PROVIDED ENTRIES Start Marker

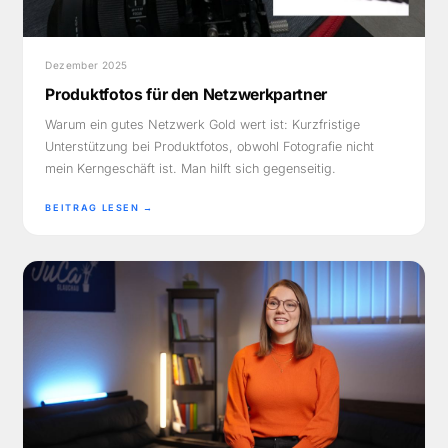
Dezember 2025
Produktfotos für den Netzwerkpartner
Warum ein gutes Netzwerk Gold wert ist: Kurzfristige
Unterstützung bei Produktfotos, obwohl Fotografie nicht
mein Kerngeschäft ist. Man hilft sich gegenseitig.
BEITRAG LESEN →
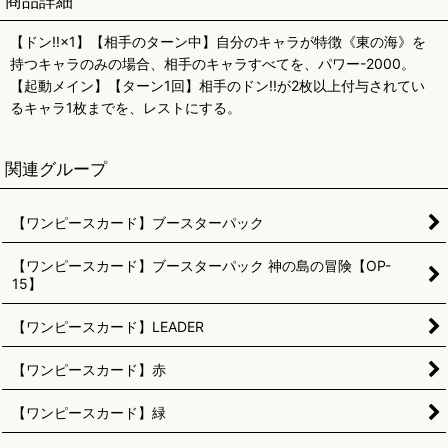
商品詳細
【ドン!!×1】【相手のターン中】自分のキャラが特徴《東の海》を
持つキャラのみの場合、相手のキャラすべてを、パワー-2000。
【起動メイン】【ターン1回】相手のドン!!が2枚以上付与されてい
るキャラ1枚までを、レストにする。
関連グループ
【ワンピースカード】ブースターパック
【ワンピースカード】ブースターパック 神の島の冒険【OP-
15】
【ワンピースカード】LEADER
【ワンピースカード】赤
【ワンピースカード】緑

PROVIDED ENTRIES End Marker

WHAT IS EXPECTED:
Whenever a picture appears, leave it out, and return every record exactly.

FINAL ANSWER:
Dezember 2025
Produktfotos für den Netzwerkpartner
Warum ein gutes Netzwerk Gold wert ist: Kurzfristige
Unterstützung bei Produktfotos, obwohl Fotografie nicht
mein Kerngeschäft ist. Man hilft sich gegenseitig.
BEITRAG LESEN →
商品詳細
【ドン!!×1】【相手のターン中】自分のキャラが特徴《東の海》を
持つキャラのみの場合、相手のキャラすべてを、パワー-2000。
【起動メイン】【ターン1回】相手のドン!!が2枚以上付与されてい
るキャラ1枚までを、レストにする。
関連グループ
【ワンピースカード】ブースターパック
【ワンピースカード】ブースターパック 神の島の冒険【OP-
15】
【ワンピースカード】LEADER
【ワンピースカード】赤
【ワンピースカード】緑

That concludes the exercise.